| Copyright | Copyright (c) 2009-2014, David Sorokin <david.sorokin@gmail.com> |
|---|---|
| License | BSD3 |
| Maintainer | David Sorokin <david.sorokin@gmail.com> |
| Stability | experimental |
| Safe Haskell | Safe-Inferred |
| Language | Haskell2010 |
Simulation.Aivika.Trans.Dynamics.Random
Description
Tested with: GHC 7.8.3
This module defines the random functions that always return the same values in the integration time points within a single simulation run. The values for another simulation run will be regenerated anew.
For example, the computations returned by these functions can be used in the equations of System Dynamics.
Also it is worth noting that the values are generated in a strong order starting
from starttime with step dt. This is how the memo0Dynamics function
actually works.
- memoRandomUniformDynamics :: MonadComp m => Dynamics m Double -> Dynamics m Double -> Simulation m (Dynamics m Double)
- memoRandomUniformIntDynamics :: MonadComp m => Dynamics m Int -> Dynamics m Int -> Simulation m (Dynamics m Int)
- memoRandomNormalDynamics :: MonadComp m => Dynamics m Double -> Dynamics m Double -> Simulation m (Dynamics m Double)
- memoRandomExponentialDynamics :: MonadComp m => Dynamics m Double -> Simulation m (Dynamics m Double)
- memoRandomErlangDynamics :: MonadComp m => Dynamics m Double -> Dynamics m Int -> Simulation m (Dynamics m Double)
- memoRandomPoissonDynamics :: MonadComp m => Dynamics m Double -> Simulation m (Dynamics m Int)
- memoRandomBinomialDynamics :: MonadComp m => Dynamics m Double -> Dynamics m Int -> Simulation m (Dynamics m Int)
Documentation
memoRandomUniformDynamics Source
Arguments
| :: MonadComp m | |
| => Dynamics m Double | minimum |
| -> Dynamics m Double | maximum |
| -> Simulation m (Dynamics m Double) |
Computation that generates random numbers distributed uniformly and memoizes them in the integration time points.
memoRandomUniformIntDynamics Source
Arguments
| :: MonadComp m | |
| => Dynamics m Int | minimum |
| -> Dynamics m Int | maximum |
| -> Simulation m (Dynamics m Int) |
Computation that generates random integer numbers distributed uniformly and memoizes them in the integration time points.
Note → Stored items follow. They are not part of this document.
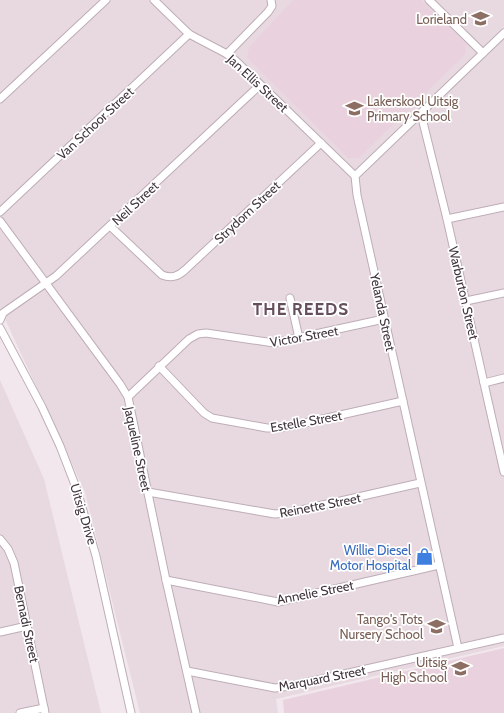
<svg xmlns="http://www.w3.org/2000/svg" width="504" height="713" font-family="Cabin,sans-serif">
	<rect width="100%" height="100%" fill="#f1e7ec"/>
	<g fill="#e8d9e1">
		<path d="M0,0H504V646L276,699L278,713H140L85,492L0,308Z"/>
		<path d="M0,380L44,479L101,713H0Z"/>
	</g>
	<g fill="#e9d2dd">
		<path d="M293,0H421L466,43L465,55L359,158H348L247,58L249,47Z"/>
		<path d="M504,648V713H284L283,700Z"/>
	</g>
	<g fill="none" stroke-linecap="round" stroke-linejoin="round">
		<defs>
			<g id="minor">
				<path d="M154,0L189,34L227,54L235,60L355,176"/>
				<path d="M429,0L483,53"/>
				<path d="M227,54L268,12L272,6L271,0"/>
				<path d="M0,99L106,0"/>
				<path d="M421,114L447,219L504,472"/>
				<path d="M0,212L189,34"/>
				<path d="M447,219L504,207"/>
				<path d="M0,221L120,384L128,397L166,580L196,713"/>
				<path d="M110,226L162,275C172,279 178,276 185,270L321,143"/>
				<path d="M290,298L299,338"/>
				<path d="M466,301L504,293"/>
				<path d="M0,320L3,313L56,276L260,85"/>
				<path d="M0,328L42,407L60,446L77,490L96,556L131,713"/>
				<path d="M159,366L204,413L212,418L267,428H280L296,425L403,401"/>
				<path d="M484,383L504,378"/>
				<path d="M128,397L189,339L198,334L206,333L274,343L384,319"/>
				<path d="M148,492L275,514L292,512L420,483"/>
				<path d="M0,539L8,549L14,563L45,713"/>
				<path d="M166,580L278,602L439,565"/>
				<path d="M0,632L27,626"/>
				<path d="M458,648L357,195L355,176L504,33"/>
				<path d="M187,671L275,688L291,686L504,638"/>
				<path d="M20,713L44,708"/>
			</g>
		</defs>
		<use href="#minor" stroke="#beadb7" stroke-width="9"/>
		<use href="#minor" stroke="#fff" stroke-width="7"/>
	</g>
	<defs>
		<symbol id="school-bare" viewBox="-9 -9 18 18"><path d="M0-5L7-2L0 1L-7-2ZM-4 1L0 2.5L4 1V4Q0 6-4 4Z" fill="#8d6e63" stroke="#fff" stroke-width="2.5" paint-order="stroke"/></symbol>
		<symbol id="shop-bare" viewBox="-9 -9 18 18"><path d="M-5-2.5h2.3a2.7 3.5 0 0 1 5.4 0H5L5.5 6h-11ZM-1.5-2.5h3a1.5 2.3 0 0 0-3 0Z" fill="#3f7fe0" stroke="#fff" stroke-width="2.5" paint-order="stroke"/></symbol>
	</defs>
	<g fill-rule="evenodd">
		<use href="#school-bare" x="468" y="6" width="25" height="25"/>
		<use href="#school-bare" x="342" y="96" width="25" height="25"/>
		<use href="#shop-bare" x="412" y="544" width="25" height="25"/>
		<use href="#school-bare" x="424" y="614" width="25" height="25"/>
		<use href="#school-bare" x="448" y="656" width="25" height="25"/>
	</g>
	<g text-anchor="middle" stroke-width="3.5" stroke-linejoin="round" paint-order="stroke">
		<g font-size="13" fill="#785e54" stroke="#fff" text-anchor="end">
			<text x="467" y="24">Lorieland</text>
			<text x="367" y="106" text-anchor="start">Lakerskool Uitsig<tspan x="367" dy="15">Primary School</tspan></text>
			<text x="423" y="624">Tango's Tots<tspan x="423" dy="15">Nursery School</tspan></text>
			<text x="447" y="667">Uitsig<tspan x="447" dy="15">High School</tspan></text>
		</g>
		<g font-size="13" fill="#43373e" stroke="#fff">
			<text transform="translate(258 83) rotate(43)" y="5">Jan Ellis Street</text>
			<text transform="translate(95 123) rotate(-43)" y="5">Van Schoor Street</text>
			<text transform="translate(135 203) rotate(-43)" y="5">Neil Street</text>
			<text transform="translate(247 212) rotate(-43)" y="5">Strydom Street</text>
			<text transform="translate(464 293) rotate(77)" y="5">Warburton Street</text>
			<text transform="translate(383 312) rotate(78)" y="5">Yelanda Street</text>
			<text transform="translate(304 336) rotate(-10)" y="5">Victor Street</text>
			<text transform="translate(306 421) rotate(-10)" y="5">Estelle Street</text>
			<text transform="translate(138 449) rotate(78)" y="5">Jaqueline Street</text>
			<text transform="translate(320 505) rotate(-11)" y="5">Reinette Street</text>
			<text transform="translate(84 514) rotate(73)" y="5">Uitsig Drive</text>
			<text transform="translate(315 592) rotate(-11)" y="5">Annelie Street</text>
			<text transform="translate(27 624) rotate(78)" y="5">Bernadi Street</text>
			<text transform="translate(322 678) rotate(-11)" y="5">Marquard Street</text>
		</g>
		<g font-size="13" fill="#366cbe" stroke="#fff" text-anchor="end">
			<text x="411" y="555">Willie Diesel<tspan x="411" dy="15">Motor Hospital</tspan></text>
		</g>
		<g font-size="17" font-weight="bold" letter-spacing="1" fill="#654f5c" stroke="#fff">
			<text x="301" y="315">THE REEDS</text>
		</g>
	</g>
</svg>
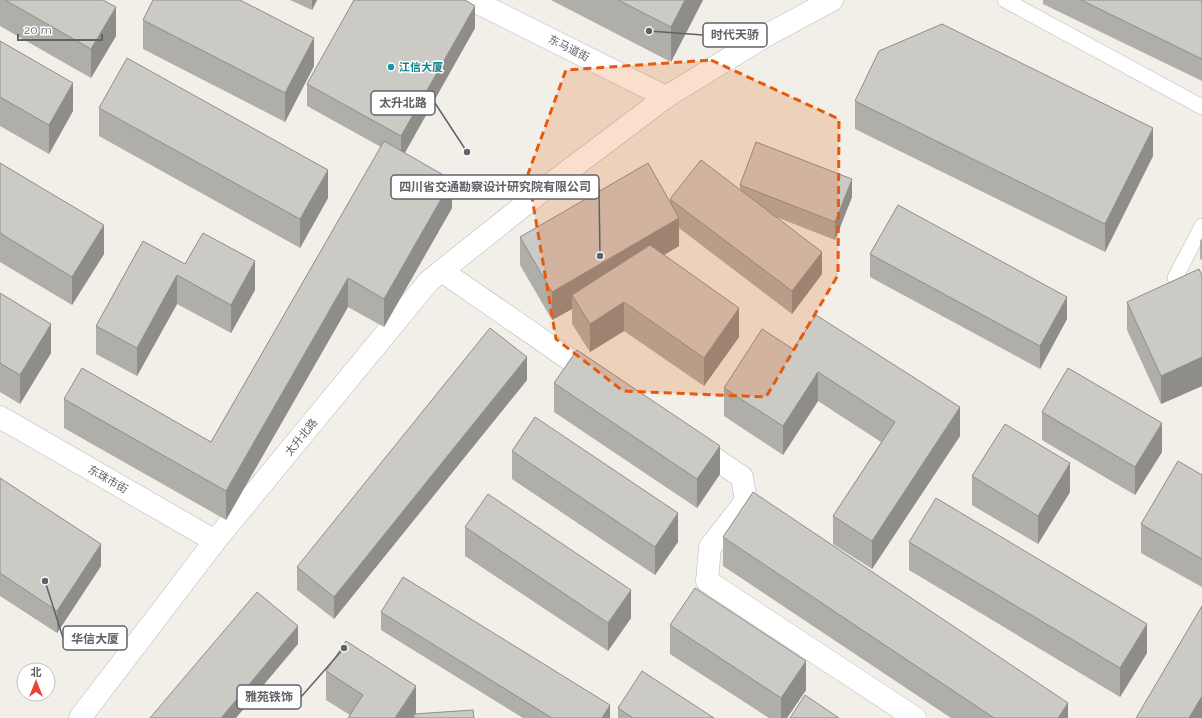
<svg xmlns="http://www.w3.org/2000/svg" width="1202" height="718" font-family="Raleway,'Noto Sans SC',sans-serif">
<style>
.lines{fill:none;stroke-linecap:round;stroke-linejoin:round}
.service-casing{stroke:#b5b8bc;stroke-width:16}
.minor-casing{stroke:#b5b8bc;stroke-width:23}
.secondary-casing{stroke:#b6babf;stroke-width:23}
.service{stroke:#fff;stroke-width:15}
.minor{stroke:#fff;stroke-width:22}
.secondary{stroke:#fff;stroke-width:22}
.wall{fill:#afaea9}
.shaded-wall{fill:#8f8d8a}
.building{fill:#cccac5;stroke:#8f8d8a}
.marked{fill:#e8590c;fill-opacity:0.2;stroke:#e8590c;stroke-width:3;stroke-dasharray:8 5;stroke-linejoin:round}
.culture-dot{fill:#0f9aa8;stroke:#fff;stroke-width:1.5}
.labels{text-anchor:middle;stroke-width:3;stroke-linejoin:round;paint-order:stroke}
.street-label{font-size:11px;fill:#5f6368;stroke:#fff}
.culture-label{font-size:11px;font-weight:bold;fill:#0d838f;stroke:#fff;text-anchor:start}
.leader{fill:none;stroke:#5f6368;stroke-width:1.5}
.callout-dot{fill:#5f6368;stroke:#fff;stroke-width:1.5}
.callout{fill:#fff;stroke:#5f6368;stroke-width:1.5}
.callout-label{font-size:12px;text-anchor:middle;font-weight:bold;fill:#5f6368}
</style>
<rect width="100%" height="100%" fill="#f1efe8"/>
<g class="lines">
<defs>
<g id="service">
<polyline points="1005,0 1202,107"/>
<polyline points="1202,226 1175,278 1202,291"/>
</g>
<g id="minor">
<polyline points="472,0 666,97"/>
<polyline points="442,271 595,377"/>
<polyline points="0,417 215,541"/>
<polyline points="695,445 742,477 746,501 710,547 707,581 915,718"/>
</g>
<polyline id="secondary" points="80,718 215,541 429,281 552,183 666,97 767,35 832,0"/>
</defs>
<use href="#service" class="service-casing"/>
<use href="#minor" class="minor-casing"/>
<use href="#secondary" class="secondary-casing"/>
<use href="#service" class="service"/>
<use href="#minor" class="minor"/>
<use href="#secondary" class="secondary"/>
</g>
<g class="wall">
<polygon points="0,0 103,0 116,36 91,78 0,26"/>
<polygon points="290,0 317,0 312,10"/>
<polygon points="551,0 703,0 671,62"/>
<polygon points="1043,0 1202,0 1202,81 1043,4"/>
<polygon points="143,20 314,66 285,122 143,49"/>
<polygon points="475,28 405,153 452,208 384,327 348,307 226,520 64,428 64,399 211,442 381,147 307,106 307,84"/>
<polygon points="0,41 73,111 49,154 0,126"/>
<polygon points="855,101 1153,156 1105,252 855,129"/>
<polygon points="99,108 328,198 300,248 99,136"/>
<polygon points="0,163 104,254 72,305 0,262"/>
<polygon points="740,185 852,197 835,240 776,217 822,274 792,314 679,228 679,246 664,255 739,337 704,386 624,331 590,352 572,324 572,309 552,320 520,265 520,237 670,203 670,199 740,190"/>
<polygon points="1202,238 1202,260 1200,259 1200,241"/>
<polygon points="870,254 1067,319 1040,369 870,277"/>
<polygon points="185,264 255,290 231,333 177,304 137,376 96,354 96,326"/>
<polygon points="1202,275 1202,387 1202,386 1161,404 1127,330 1127,302"/>
<polygon points="0,293 51,353 20,404 0,392"/>
<polygon points="793,349 960,436 872,569 833,544 833,516 881,442 818,401 783,455 724,416 724,388"/>
<polygon points="527,380 334,619 297,590 297,567"/>
<polygon points="554,383 720,474 697,508 554,412"/>
<polygon points="1042,412 1162,452 1135,495 1042,440"/>
<polygon points="512,451 678,542 655,575 512,479"/>
<polygon points="1202,475 1202,587 1141,553 1141,524"/>
<polygon points="972,476 1070,492 1038,544 972,505"/>
<polygon points="0,478 101,566 57,633 0,596"/>
<polygon points="465,527 631,618 608,651 465,556"/>
<polygon points="723,537 1068,718 951,718 723,566"/>
<polygon points="909,542 1147,653 1120,697 909,570"/>
<polygon points="381,612 610,718 523,718 381,630"/>
<polygon points="670,625 806,690 787,718 769,718 670,654"/>
<polygon points="326,671 416,714 350,715 326,700"/>
<polygon points="618,708 714,718 618,718"/>
</g>
<g class="shaded-wall">
<polygon points="312,0 317,0 312,10"/>
<polygon points="685,0 703,0 671,62 671,27"/>
<polygon points="475,6 475,28 401,159 401,136"/>
<polygon points="116,7 116,36 91,78 91,49"/>
<polygon points="314,38 314,66 285,122 285,93"/>
<polygon points="73,83 73,111 49,154 49,125"/>
<polygon points="1153,128 1153,156 1105,252 1105,224"/>
<polygon points="328,170 328,198 300,248 300,219"/>
<polygon points="852,179 852,197 835,240 835,222"/>
<polygon points="452,180 452,208 384,327 384,299"/>
<polygon points="679,218 679,246 578,305 572,295 572,309 552,320 552,292"/>
<polygon points="104,225 104,254 72,305 72,277"/>
<polygon points="822,252 822,274 792,314 792,291"/>
<polygon points="255,261 255,290 231,333 231,305"/>
<polygon points="177,275 177,304 137,376 137,348"/>
<polygon points="348,278 348,307 226,520 226,491"/>
<polygon points="1067,297 1067,319 1040,369 1040,346"/>
<polygon points="624,302 624,331 590,352 590,324"/>
<polygon points="739,308 739,337 704,386 704,358"/>
<polygon points="51,324 51,353 20,404 20,375"/>
<polygon points="527,357 527,380 334,619 334,597"/>
<polygon points="1202,357 1202,386 1161,404 1161,376"/>
<polygon points="818,372 818,401 783,455 783,426"/>
<polygon points="960,407 960,436 872,569 872,541"/>
<polygon points="1162,423 1162,452 1135,495 1135,467"/>
<polygon points="720,446 720,474 697,508 697,479"/>
<polygon points="1070,463 1070,492 1038,544 1038,516"/>
<polygon points="678,513 678,542 655,575 655,547"/>
<polygon points="101,544 101,566 57,633 57,611"/>
<polygon points="631,590 631,618 608,651 608,623"/>
<polygon points="1147,624 1147,653 1120,697 1120,668"/>
<polygon points="298,626 298,644 236,718 221,718"/>
<polygon points="806,661 806,690 787,718 781,718 781,698"/>
<polygon points="416,686 416,715 414,718 395,718"/>
<polygon points="1202,696 1202,718 1189,718"/>
<polygon points="1068,703 1068,718 1058,718"/>
<polygon points="610,705 610,718 602,718"/>
</g>
<g class="building">
<polygon points="5,0 103,0 116,7 91,49"/>
<polygon points="153,0 240,0 314,38 285,93 143,20"/>
<polygon points="354,0 465,0 475,6 401,136 307,84"/>
<polygon points="618,0 685,0 671,27"/>
<polygon points="1081,0 1202,0 1202,59"/>
<polygon points="942,24 1153,128 1105,224 855,101 879,51"/>
<polygon points="0,41 73,83 49,125 0,97"/>
<polygon points="127,58 328,170 300,219 99,108"/>
<polygon points="384,141 452,180 384,299 348,278 226,491 64,399 82,368 211,442"/>
<polygon points="756,142 852,179 835,222 740,185"/>
<polygon points="701,160 822,252 792,291 670,199"/>
<polygon points="0,163 104,225 72,277 0,233"/>
<polygon points="648,163 679,218 552,292 520,237"/>
<polygon points="898,205 1067,297 1040,346 870,254"/>
<polygon points="203,233 255,261 231,305 177,275 137,348 96,326 143,241 185,264"/>
<polygon points="650,245 739,308 704,358 624,302 590,324 572,295"/>
<polygon points="1199,269 1202,275 1202,358 1202,357 1161,376 1127,302"/>
<polygon points="0,293 51,324 20,375 0,363"/>
<polygon points="816,315 960,407 872,541 833,516 895,422 818,372 783,426 724,388 762,329 793,349"/>
<polygon points="490,328 527,357 334,597 297,567"/>
<polygon points="577,350 720,446 697,479 554,383"/>
<polygon points="1068,368 1162,423 1135,467 1042,412"/>
<polygon points="535,417 678,513 655,547 512,451"/>
<polygon points="1005,424 1070,463 1038,516 972,476"/>
<polygon points="1178,461 1202,475 1202,559 1141,524"/>
<polygon points="0,478 101,544 57,611 0,573"/>
<polygon points="753,492 1068,703 1058,718 994,718 723,537"/>
<polygon points="488,494 631,590 608,623 465,527"/>
<polygon points="936,498 1147,624 1120,668 909,542"/>
<polygon points="403,577 610,705 602,718 552,718 381,612"/>
<polygon points="695,588 806,661 781,698 670,625"/>
<polygon points="257,592 298,626 221,718 150,718"/>
<polygon points="1202,606 1202,696 1189,718 1136,718"/>
<polygon points="346,641 416,686 395,718 348,718 363,695 326,671"/>
<polygon points="642,671 714,718 633,718 618,708"/>
<polygon points="805,695 839,718 790,718"/>
<polygon points="473,710 474,718 414,718 414,714"/>
</g>
<path class="marked" d="M711,60L839,119L838,275L766,397L623,391L556,339L528,174L566,70Z"/>
<circle class="culture-dot" cx="391" cy="67" r="4"/>
<g class="labels">
<g class="street-label">
<text transform="translate(569 48) rotate(27)" y="4">东马道街</text>
<text transform="translate(301 437) rotate(-51)" y="4">太升北路</text>
<text transform="translate(108 479) rotate(30)" y="4">东珠市街</text>
</g>
<g class="culture-label">
<text x="399" y="71">江信大厦</text>
</g>
</g>
<path class="leader" d="M649 31L703 35M467 152L435 103M600 256L599 187M45 581L63 638M344 648L301 697"/>
<g class="callout-dot">
<circle cx="649" cy="31" r="4"/>
<circle cx="467" cy="152" r="4"/>
<circle cx="600" cy="256" r="4"/>
<circle cx="45" cy="581" r="4"/>
<circle cx="344" cy="648" r="4"/>
</g>
<g class="callout">
<rect x="703" y="23" width="64" height="24" rx="4"/>
<rect x="371" y="91" width="64" height="24" rx="4"/>
<rect x="391" y="175" width="208" height="24" rx="4"/>
<rect x="63" y="626" width="64" height="24" rx="4"/>
<rect x="237" y="685" width="64" height="24" rx="4"/>
</g>
<g class="callout-label">
<text x="735" y="39">时代天骄</text>
<text x="403" y="107">太升北路</text>
<text x="495" y="191">四川省交通勘察设计研究院有限公司</text>
<text x="95" y="643">华信大厦</text>
<text x="269" y="701">雅苑铁饰</text>
</g>
<g transform="translate(36 682)"><circle r="19" fill="#ffffff" stroke="#bfc1c3"/>
<path d="M0-3L7 15L0 10L-7 15Z" fill="#ea4335"/>
<text y="-6" font-size="11" font-weight="bold" text-anchor="middle" fill="#5f6368">北</text>
</g>
<path d="M18 34v6h84v-6" fill="none" stroke="#5f6368" stroke-width="2"/>
<text x="24" y="34" font-size="12" fill="#5f6368" stroke="#ffffff" stroke-width="3" paint-order="stroke">20 m</text>
</svg>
memoRandomNormalDynamics Source
Arguments
| :: MonadComp m | |
| => Dynamics m Double | mean |
| -> Dynamics m Double | deviation |
| -> Simulation m (Dynamics m Double) |
Computation that generates random numbers distributed normally and memoizes them in the integration time points.
memoRandomExponentialDynamics Source
Arguments
| :: MonadComp m | |
| => Dynamics m Double | the mean (the reciprocal of the rate) |
| -> Simulation m (Dynamics m Double) |
Computation that generates exponential random numbers with the specified mean (the reciprocal of the rate) and memoizes them in the integration time points.
memoRandomErlangDynamics Source
Arguments
| :: MonadComp m | |
| => Dynamics m Double | the scale (the reciprocal of the rate) |
| -> Dynamics m Int | the shape |
| -> Simulation m (Dynamics m Double) |
Computation that generates the Erlang random numbers with the specified scale (the reciprocal of the rate) and integer shape but memoizes them in the integration time points.
memoRandomPoissonDynamics Source
Computation that generats the Poisson random numbers with the specified mean and memoizes them in the integration time points.
memoRandomBinomialDynamics Source
Arguments
| :: MonadComp m | |
| => Dynamics m Double | the probability |
| -> Dynamics m Int | the number of trials |
| -> Simulation m (Dynamics m Int) |
Computation that generates binomial random numbers with the specified probability and trials but memoizes them in the integration time points.